相も変わらず地面追いの、私のまぶたの裏に、小さな一輪の花の青色が焼き付いた。
もうすぐ春が来るのだな。
テーマ; 一輪の花
→短編・お察し
新聞の広告欄で気になる商品を見つけた。
『これであなたも魔法使い!*¹』
広告は言う。
『当社独自のノウハウで魔力の泉を水筒に閉じ込めることに成功。魔力は無色透明で目に見えないが、水に溶ける性質を持つ。この水筒に一晩水を保存しておくだけで、簡単に魔力を摂取することが可能。*²
さらに保冷温まで可能という痒いところにまで手が届く逸品。
その名も「魔法瓶」!
今なら1980円!! 期間限定! 急いで!』
へぇ〜、怪しいなぁ。
ん?何か小さい文字があるぞ。
(*¹ 効果を保証するものではありません)
(*² 効果には個人差があります)
……あ〜。
テーマ; 魔法
→短編・君と、休日のひととき。
君にせがまれて、シャボン玉遊び。2歳のお誕生日にジィジからもらったプレゼント。
シャボン液を用意する段階から君は大はしゃぎ。洗面台に届かない背丈を一生懸命に伸ばして、僕の手元を覗き見ようとする。

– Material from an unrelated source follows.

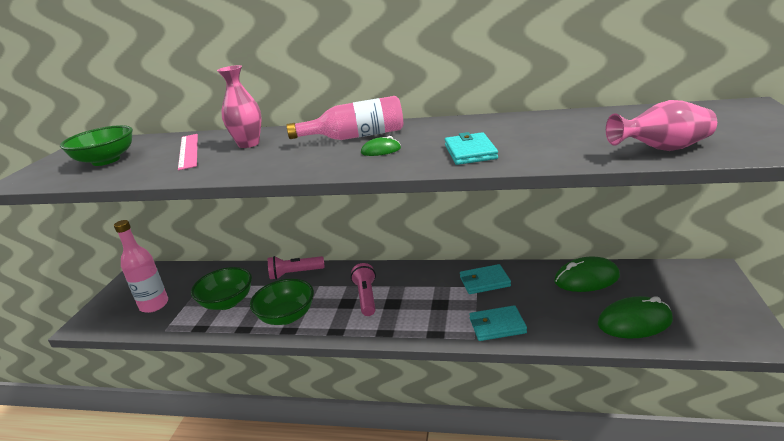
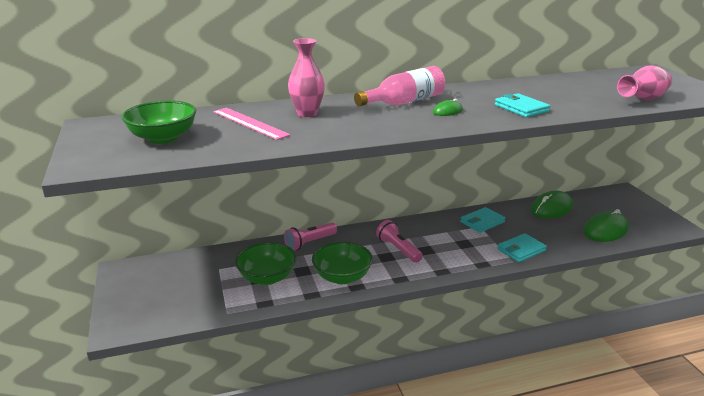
camera: 30 degrees left, 0 degrees up
pink bottle [114,220,168,313] -> none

見下ろす君の小さな頭に天使の輪っかが、ゆらゆら揺れる。好奇心旺盛な天使は、いっときもじっとしていない。
さぁ、庭へ出よう。晴天の昼間。君のはしゃぐ声が、青い空に吸い込まれてゆく。
先を花のように開いたストローにシャボン液を浸して、そっと息を吹き込むとシャボン玉がホワリ。大きな、小さな、シャボン玉をいくつも空へと解き放つ。
シャボン玉初体験の君は、目を輝かせて手を伸ばしシャボン玉を追う。
シャボン玉の薄い膜に、虹が揺らめく。君の瞳にこの光景はどう映っているのだろう? いつかこの日を思い出すことはあるのかな? シャボンの虹、覚えていてほしいな。
ーパチン!
力いっぱい手を打って、君がシャボン玉を捕まえた。得意満面に手を開くが、そこには何もない。シャボン玉の名残が君の手を濡らすばかり。
君は両手を何度も見て、僕にその手を見せる。
「ないねぇ」
不思議そうにそんなことを言う君の頬に、虹色のシャボン玉が擦り寄るように通って行った。